Plots the importance weights \(\hat{w}_i\) of all samples as a function of the (log) prior volume \(\ln(X)\).
- Parameters:
- figNone or matplotlib.figure.Figure, optional
Figure to place all axes on. If None (default), a new figure will be created, otherwise the given figure should be empty, or already have the correct number of axes. See _RunAnalysis._setup_multi_artist for more details.
- axNone or matplotlib.axes.Axes, optional
An axes instance on which to plot the weights. Should be a part of the given fig.
- show_boundsbool, optional
Display the location of the weight-bounds used in the computation of the (first) dynamical batch likelihood boundaries, as a horizontal line across max(weights) * maxfrac.
- resampledbool, optional
Plot the weights after (equally-weighted) resamping, effectively smoothing the weights.
- filledbool, optional
Fill between the plotted weights and the x-axis.
- **kwdict
All other arguments are passed to ax.plot.
- Returns:
- matplotlib.figure.Figure
The corresponding figure, containing all axes and plot artists.

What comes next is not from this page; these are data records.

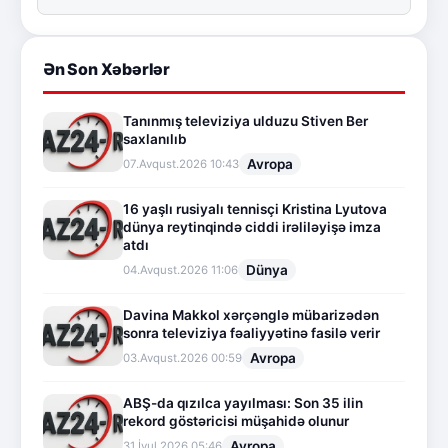
Ən Son Xəbərlər
Tanınmış televiziya ulduzu Stiven Ber
saxlanılıb
Avropa
07.Avqust.2026 10:43
16 yaşlı rusiyalı tennisçi Kristina Lyutova
dünya reytinqində ciddi irəliləyişə imza
atdı
Dünya
04.Avqust.2026 11:06
Davina Makkol xərçənglə mübarizədən
sonra televiziya fəaliyyətinə fasilə verir
Avropa
03.Avqust.2026 00:59
ABŞ-da qızılca yayılması: Son 35 ilin
rekord göstəricisi müşahidə olunur
Avropa
31.İyul.2026 05:46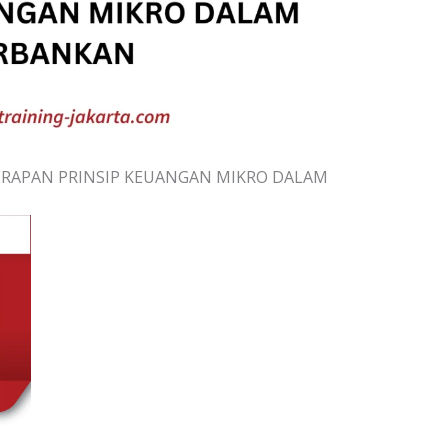
RAPAN PRINSIP KEUANGAN MIKRO DALAM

- print_summary(out=None, content='all', *, N_simruns=100)#
Write a short summary of the run results and metadata.
Write out (to a file or stdout) a short summary of the final median and 1σ parameter values, as well as some metadata surrounding the fitting run setup, such as fixed parameters, and statistics on the run progression, like the effective sample size and efficiency.
- Parameters:
- outNone or file-like object, str, or pathlib.Path, optional
The file to write out the summary to. If None (default) will be printed to stdout.
- content{‘all’, ‘results’, ‘metadata’}
Which parts of the summary to write. If “results”, will print only the parameter values. If “metadata”, will print only the run metadata. If “all” (default), prints both.
- N_simrunsint, optional
The number of simulated runs used to compute the means and errors on each parameter, through parameter_{means,vars}.
- reset_mask()#
Reset the mask.
- slice_on_param(param, lower_lim, upper_lim)#
Set mask based on the value of a certain parameter. Already present masks will be combined. If that’s not desired, masks should be reset (self.reset_mask()) first.
- property state#
Return a flag representing where in the fitting this run reached.
- property weights#
Array of weights, based on the default dynesty.weight_function.